El cuento es que el señor Silva iba en su bicicleta, a la hora en que despunta el sol por encima del cerro de La Popa, haciendo ejercicios en busca del viento fresco de la playa. De repente, a la vuelta de un recodo, se tropezó con un animal extraño que se desangraba en el suelo. El señor Silva pensó que a lo mejor era un ave mitológica o quizás el propio Pegaso derretido por la sofocación del trópico.
Se trataba en realidad, de un águila andina. La sangre le manaba a raudales por el ala rota y boqueaba penosamente. Los ojos, grandes y achinados, se le habían puesto vidriosos. El hueso estaba destrozado por los perdigones.
El señor Silva, en medio de la emoción y el susto, no sabía qué hacer con ella, pero tampoco quería que se muriera en la calle, tan lejos de sus alturas y sus nubes. La acomodó en el galápago de su cicla, le ajustó el ala herida le limpió la sangre acartonada en las plumas y salió volando para su casa.

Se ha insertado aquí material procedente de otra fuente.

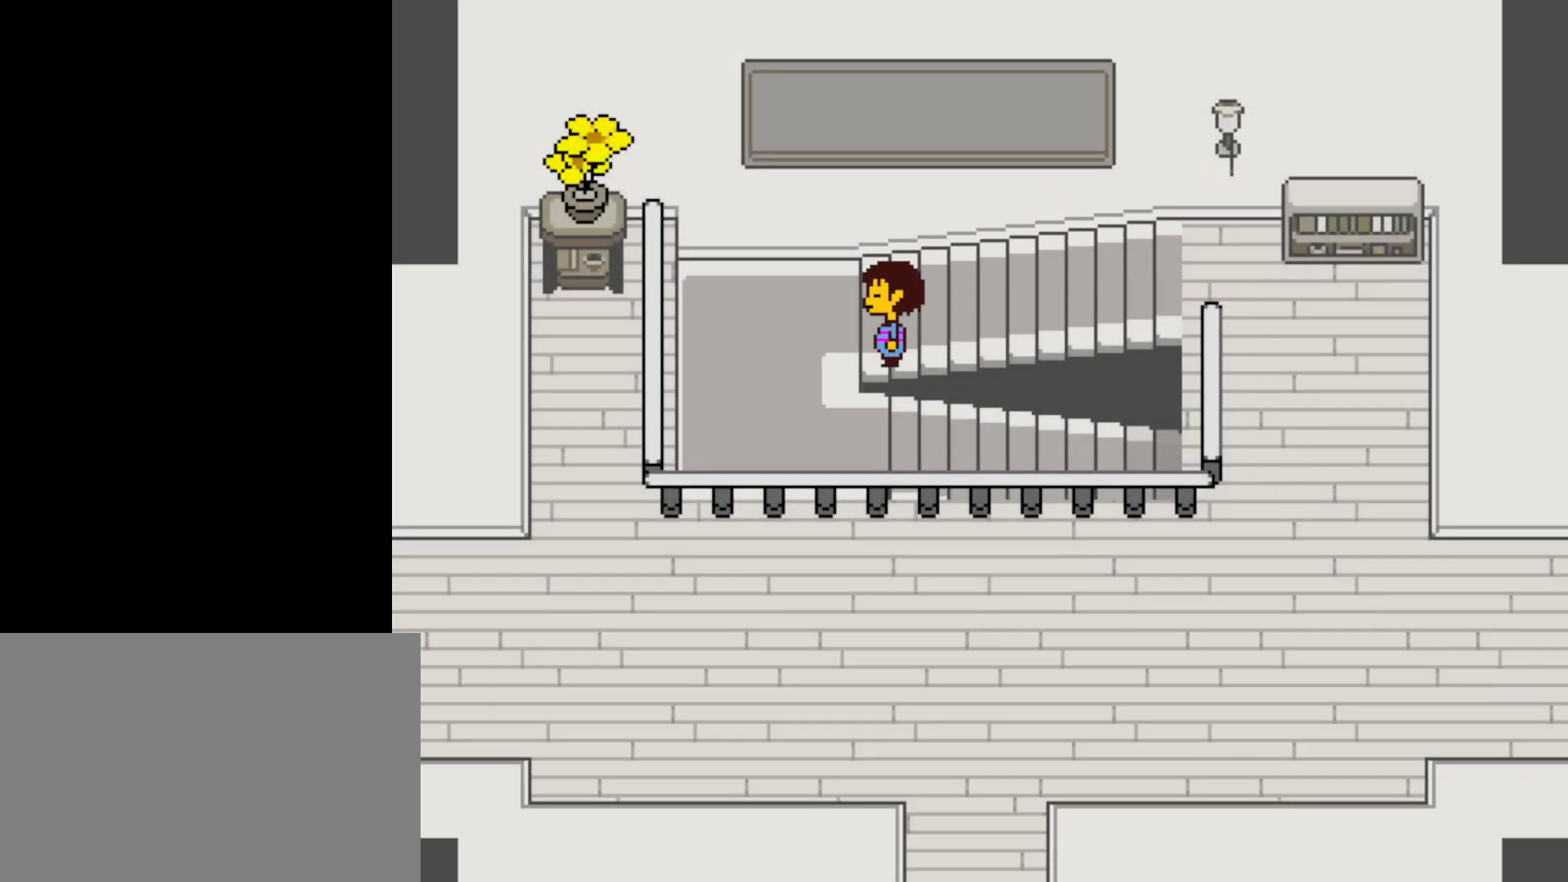
{"keys": ["down", "left"], "events": [[367, "down", "up"], [450, "down", "down"]]}
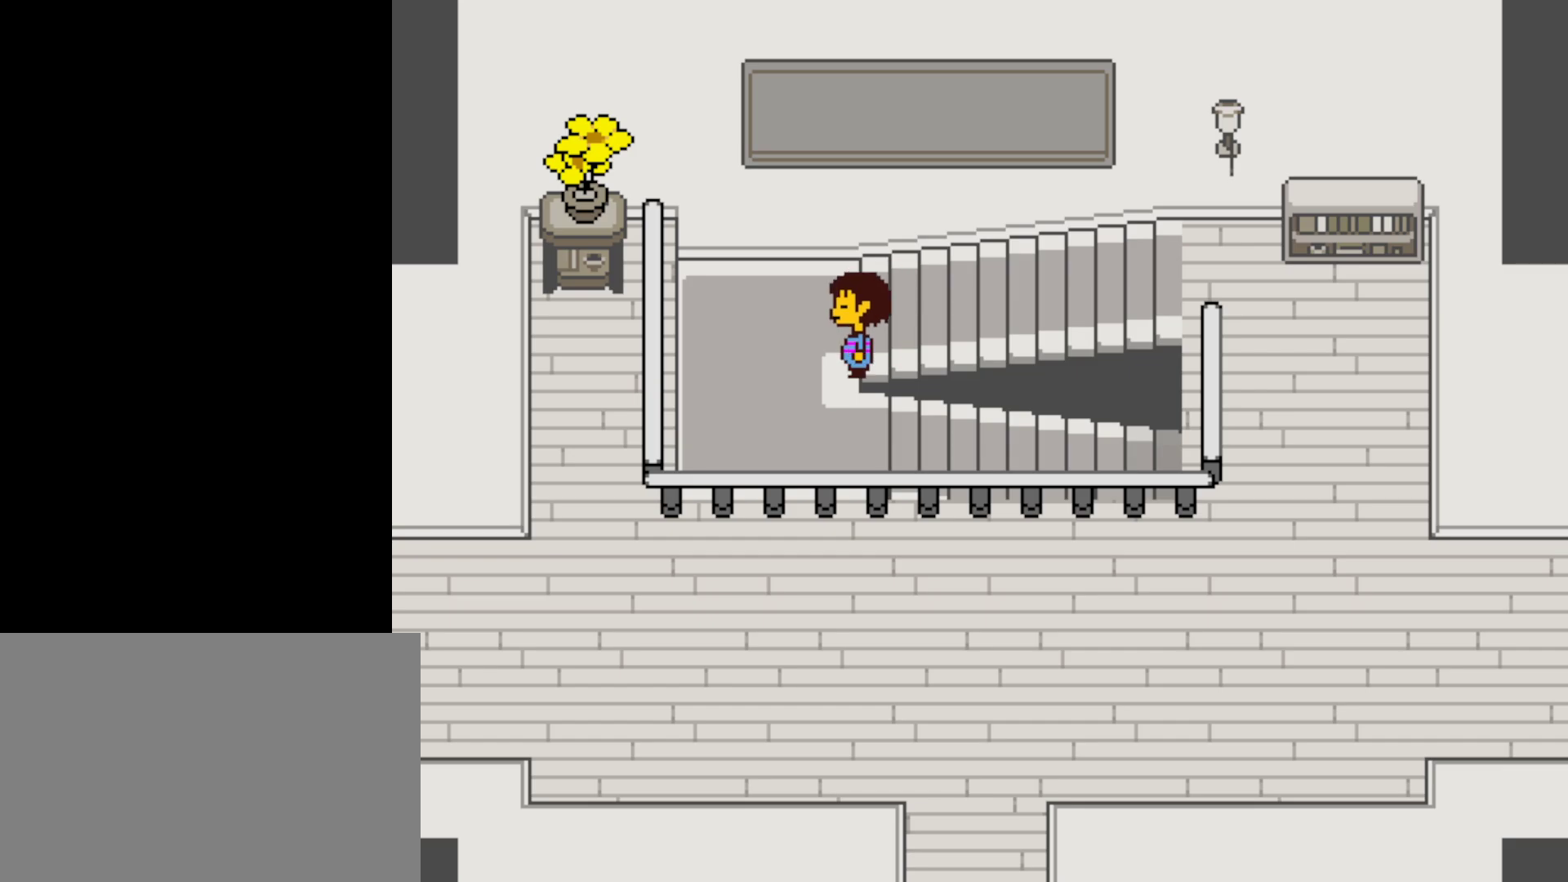
{"keys": ["down", "left"], "events": [[34, "left", "up"], [384, "left", "down"]]}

Fue entonces cuando se le ocurrió la idea de llamar a las emisoras de Bogotá. "Aquí hay un tipo de Cartagena --me contó uno de mis compañeros-- y dice que tiene un águila en el patio de su casa". Borrachos --pensé para mis adentros-- que en los estragos del guayabo son capaces de ver hasta águilas al nivel del mar.
Las águilas solo vuelan a más de cuatro mil metros. Un águila en Cartagena es como un bocachico en París.
Pero el hombre parecía tan convincente y tan adolorido que resolvimos hacerle caso. Armamos, a través del micrófono, un gatuperio de tales proporciones que a media mañana terminamos organizando la que es, probablemente, la primera intervención quirúrgica del mundo que se le hace a un águila por radio y a larga distancia: en su oficina de Bogotá, un experto en la materia iba dando instrucciones a un veterinario que hacía la operación en Cartagena.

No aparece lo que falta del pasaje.